Sur les trente personnes renvoyées devant la cour d’assises spéciale de Paris, compétente en matière de trafic de stupéfiants en bande organisée, seules douze ont été mises en examen au cours de la procédure. Les dix-huit autres sont toujours visées par des mandats d’arrêt, parmi lesquelles quatre dirigeants de Sky Global, dont le patron, le Canadien Jean-François Eap, qui n’a jamais pu être entendu par les enquêteurs. Un de ses proches, Thomas Herdman, considéré par les magistrats instructeurs comme un des principaux distributeurs de l’application, est le seul, dans ce dossier, à être encore incarcéré.

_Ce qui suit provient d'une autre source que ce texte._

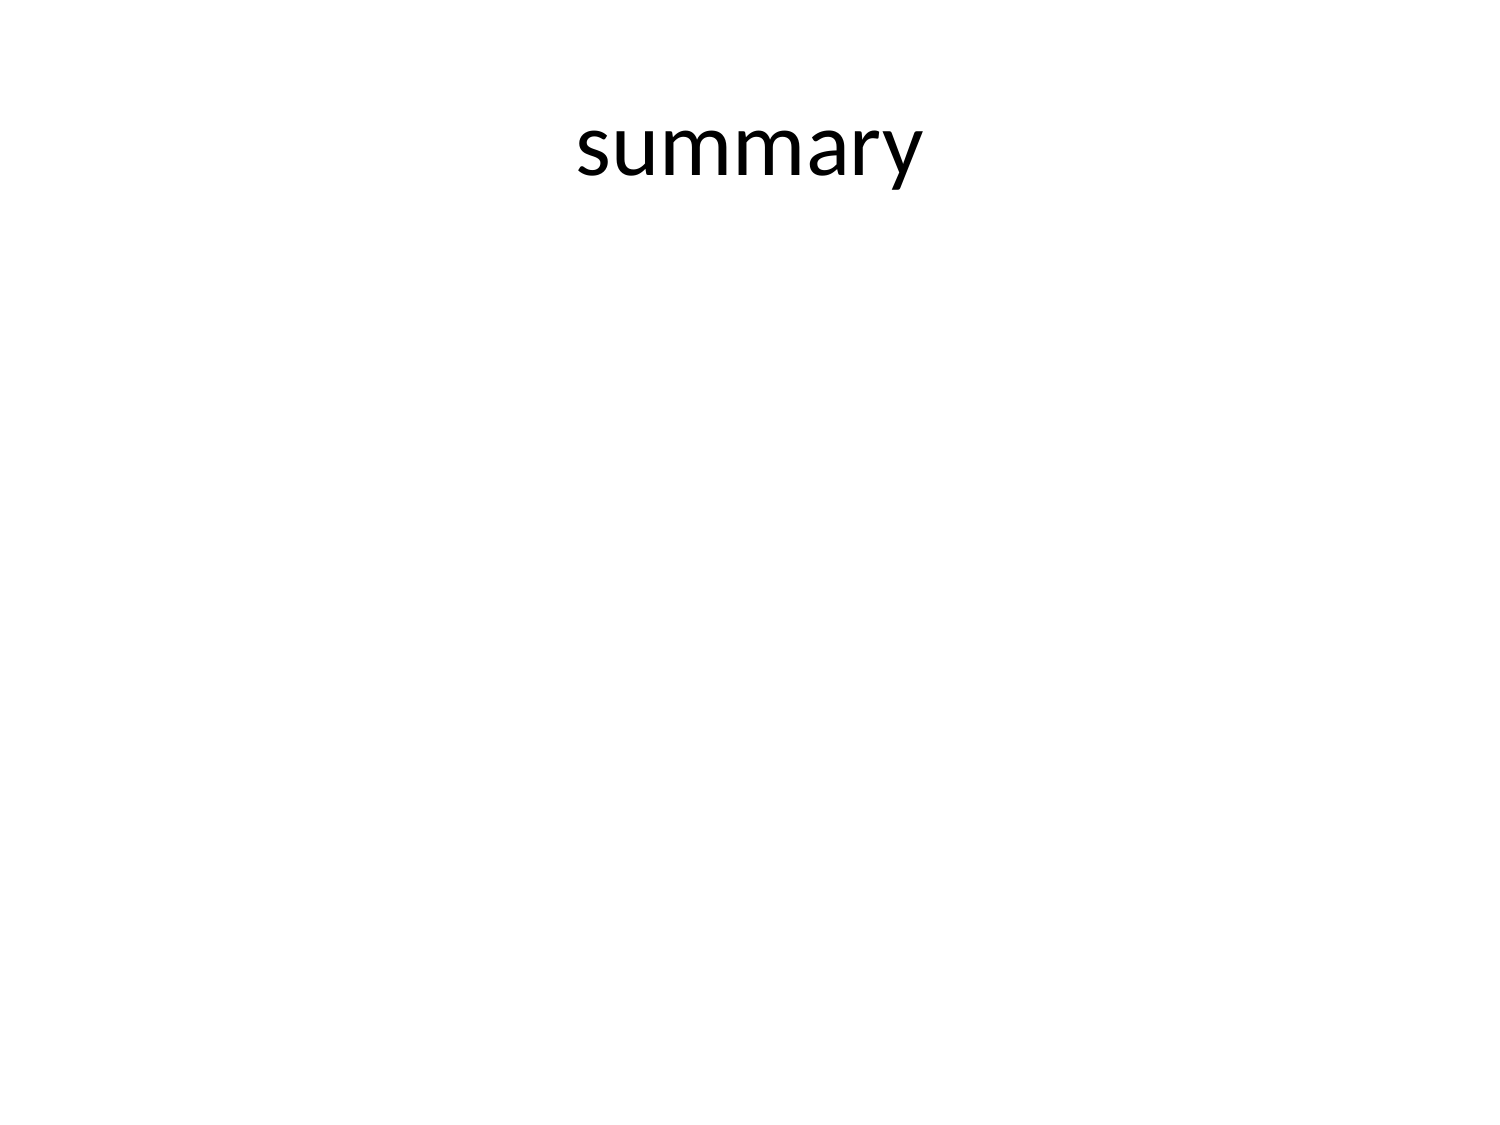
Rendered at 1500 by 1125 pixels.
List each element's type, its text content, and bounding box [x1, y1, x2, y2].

Cette affaire, dans laquelle il est question d’organisations mafieuses, de trafic de drogue, de trafic d’armes, et d’assassinats, débute en 2018, en Belgique, avec la découverte de cette application présentant un système de cryptage digne du niveau de sécurité des chefs d’Etat. L’arme du crime se présente comme un banal téléphone, semblable à tous les autres, mais qui a la particularité d’avoir été reconfiguré pour ne remplir qu’une fonction : envoyer des messages via une application réputée inviolable.
Ces téléphones reformatés étaient facturés 1 300 euros avec six mois d’abonnement (ou 10 000 euros pour cinq ans) et écoulés à travers le monde grâce à une quarantaine de distributeurs et à une petite armée de revendeurs. Selon les magistrats, l’application a été utilisée dans des dizaines de pays, principalement au Canada, aux Pays-Bas, au Brésil, en Espagne, en Serbie, en Allemagne, en France, en Belgique ou encore en Italie. « Le déploiement de la solution Sky ECC a généré un chiffre d’affaires total de plus de 426 millions d’euros », précisent-ils.